Mr. Baruch was a CBS vice-president and general manager of CBS Enterprises, the company's cable television and syndication division, when the Federal Communications Commission ruled that television network could no longer own cable systems or syndicate programs in the United States. To comply, CBS created a new publicly owned company with Mr. Baruch as its president and chief executive.
The year was 1971 and the new company was Viacom. Over the next few years, Baruch bought radio and television stations and cable systems. To compete against HBO, he started Showtime.
He also launched the Cable Health Network which later became Lifetime.
In 1985, Viacom's status as a communications and entertainment powerhouse was solidified when Baruch acquired MTV, Nickelodeon, the Movie Channel and VH-1 from Warner-Amex Satellite Entertainment.
Two years later, in 1987, Sumner Redstone bought Viacom for $3.4 billion.

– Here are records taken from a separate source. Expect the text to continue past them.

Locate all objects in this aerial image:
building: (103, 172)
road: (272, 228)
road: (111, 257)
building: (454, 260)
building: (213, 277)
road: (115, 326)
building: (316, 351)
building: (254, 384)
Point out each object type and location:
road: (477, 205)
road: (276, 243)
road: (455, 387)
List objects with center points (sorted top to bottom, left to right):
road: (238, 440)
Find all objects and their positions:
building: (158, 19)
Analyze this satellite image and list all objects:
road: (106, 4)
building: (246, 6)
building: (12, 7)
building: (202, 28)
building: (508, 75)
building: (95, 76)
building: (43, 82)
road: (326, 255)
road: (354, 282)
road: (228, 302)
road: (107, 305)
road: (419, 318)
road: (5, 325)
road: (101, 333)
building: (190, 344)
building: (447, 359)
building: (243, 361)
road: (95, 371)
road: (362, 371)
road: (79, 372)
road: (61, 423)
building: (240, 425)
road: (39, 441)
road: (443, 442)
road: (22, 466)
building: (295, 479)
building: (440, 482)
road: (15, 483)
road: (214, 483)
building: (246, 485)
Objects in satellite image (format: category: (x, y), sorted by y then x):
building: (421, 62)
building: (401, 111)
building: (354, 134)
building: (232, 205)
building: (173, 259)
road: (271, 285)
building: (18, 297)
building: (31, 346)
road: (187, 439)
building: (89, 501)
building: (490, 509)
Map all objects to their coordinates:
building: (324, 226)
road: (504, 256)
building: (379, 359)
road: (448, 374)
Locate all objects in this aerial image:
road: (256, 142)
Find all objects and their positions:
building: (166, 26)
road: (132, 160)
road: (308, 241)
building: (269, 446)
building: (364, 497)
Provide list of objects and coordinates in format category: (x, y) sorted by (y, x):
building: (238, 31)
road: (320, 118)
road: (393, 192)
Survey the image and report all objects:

It was a hostile takeover with Baruch being forced out of the company he had shaped.
As Baruch later told the Archive of American Television:
It was a terrible feeling. I saw everything that I had built go down the drain; a complete change to a company I had built [because of] one man whose greed dictated that he wouldn't make me part of it.
He was born Rudolph Baruch in Frankfurt, Germany on August 5, 1923. His father was a lawyer who was jailed after punching a judge who laughed at an anti-Semitic slur in court.
With the rise of Hitler and Nazism, Baruch and his family moved to Paris in 1933. When his father was again threatened with arrest, this time for underground spy operations, the family left on foot for southern France. He was 17
As Baruch recounted in his 2007 autobiography, Television Tightrope-How I Escaped Hitler, Survived CBS & Fathered Viacom:
When you run away from Paris in a pushcart with your grandmother, fleeing the Nazis and Hitler, you learn to never give up.
Arriving in New York City in 1940, Baruch changed his name to Ralph and found work in a shoe factory for 35 cents an hour. On weekends, he entered the entertainment industry as an usher at a 42nd Street movie theater. In 1943, he was hired as an engineer at a recording studio.
A few years later, he entered television as an ad salesman for the Du Mont Network. In 1954, he moved to CBS as an account executive for CBS Films, the forerunner of Viacom.
Not only did Baruch lead Viacom, he also helped to establish C-Span. He also played a major part in getting The Cable Communications Policy Act of 1984 passed by Congress. The act deregulated the cable industry, leading to a period of dramatic growth for cable television.
In 2006, Baruch was inducted into the Cable Hall of Fame:
Baruch's first wife, Elizabeth, was also a refugee from Frankfurt. She died in 1959. His second wife, Jean survives him, as well as his four daughters, and three grandchildren.